> [Exercise brief] Down to the last character, repeat the data that follows.

========================

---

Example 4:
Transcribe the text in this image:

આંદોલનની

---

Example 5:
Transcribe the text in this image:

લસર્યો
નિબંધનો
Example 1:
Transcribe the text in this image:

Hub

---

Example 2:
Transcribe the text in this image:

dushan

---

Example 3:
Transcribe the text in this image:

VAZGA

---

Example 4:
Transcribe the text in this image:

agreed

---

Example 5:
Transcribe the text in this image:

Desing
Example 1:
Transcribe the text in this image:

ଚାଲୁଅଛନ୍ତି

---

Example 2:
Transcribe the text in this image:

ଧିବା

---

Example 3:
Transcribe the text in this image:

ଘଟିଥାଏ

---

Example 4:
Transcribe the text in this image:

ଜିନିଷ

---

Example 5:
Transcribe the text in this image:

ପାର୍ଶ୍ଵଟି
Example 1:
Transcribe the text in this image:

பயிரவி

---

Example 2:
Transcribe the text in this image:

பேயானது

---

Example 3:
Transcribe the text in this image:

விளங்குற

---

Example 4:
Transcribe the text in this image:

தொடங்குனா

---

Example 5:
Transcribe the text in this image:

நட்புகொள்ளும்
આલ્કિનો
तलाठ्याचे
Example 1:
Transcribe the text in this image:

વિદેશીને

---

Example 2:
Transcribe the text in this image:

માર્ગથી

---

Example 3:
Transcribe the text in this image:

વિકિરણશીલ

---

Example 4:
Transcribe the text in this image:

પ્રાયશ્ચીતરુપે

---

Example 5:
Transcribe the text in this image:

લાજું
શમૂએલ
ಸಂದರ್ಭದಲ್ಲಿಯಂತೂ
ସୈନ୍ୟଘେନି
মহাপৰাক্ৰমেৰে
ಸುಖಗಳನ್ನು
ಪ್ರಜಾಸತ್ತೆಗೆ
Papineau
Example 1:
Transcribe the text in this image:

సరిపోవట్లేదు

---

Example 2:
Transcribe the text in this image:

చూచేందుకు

========================

> [Answer to this problem]
---

Example 4:
Transcribe the text in this image:

આંદોલનની

---

Example 5:
Transcribe the text in this image:

લસર્યો
નિબંધનો
Example 1:
Transcribe the text in this image:

Hub

---

Example 2:
Transcribe the text in this image:

dushan

---

Example 3:
Transcribe the text in this image:

VAZGA

---

Example 4:
Transcribe the text in this image:

agreed

---

Example 5:
Transcribe the text in this image:

Desing
Example 1:
Transcribe the text in this image:

ଚାଲୁଅଛନ୍ତି

---

Example 2:
Transcribe the text in this image:

ଧିବା

---

Example 3:
Transcribe the text in this image:

ଘଟିଥାଏ

---

Example 4:
Transcribe the text in this image:

ଜିନିଷ

---

Example 5:
Transcribe the text in this image:

ପାର୍ଶ୍ଵଟି
Example 1:
Transcribe the text in this image:

பயிரவி

---

Example 2:
Transcribe the text in this image:

பேயானது

---

Example 3:
Transcribe the text in this image:

விளங்குற

---

Example 4:
Transcribe the text in this image:

தொடங்குனா

---

Example 5:
Transcribe the text in this image:

நட்புகொள்ளும்
આલ્કિનો
तलाठ्याचे
Example 1:
Transcribe the text in this image:

વિદેશીને

---

Example 2:
Transcribe the text in this image:

માર્ગથી

---

Example 3:
Transcribe the text in this image:

વિકિરણશીલ

---

Example 4:
Transcribe the text in this image:

પ્રાયશ્ચીતરુપે

---

Example 5:
Transcribe the text in this image:

લાજું
શમૂએલ
ಸಂದರ್ಭದಲ್ಲಿಯಂತೂ
ସୈନ୍ୟଘେନି
মহাপৰাক্ৰমেৰে
ಸುಖಗಳನ್ನು
ಪ್ರಜಾಸತ್ತೆಗೆ
Papineau
Example 1:
Transcribe the text in this image:

సరిపోవట్లేదు

---

Example 2:
Transcribe the text in this image:

చూచేందుకు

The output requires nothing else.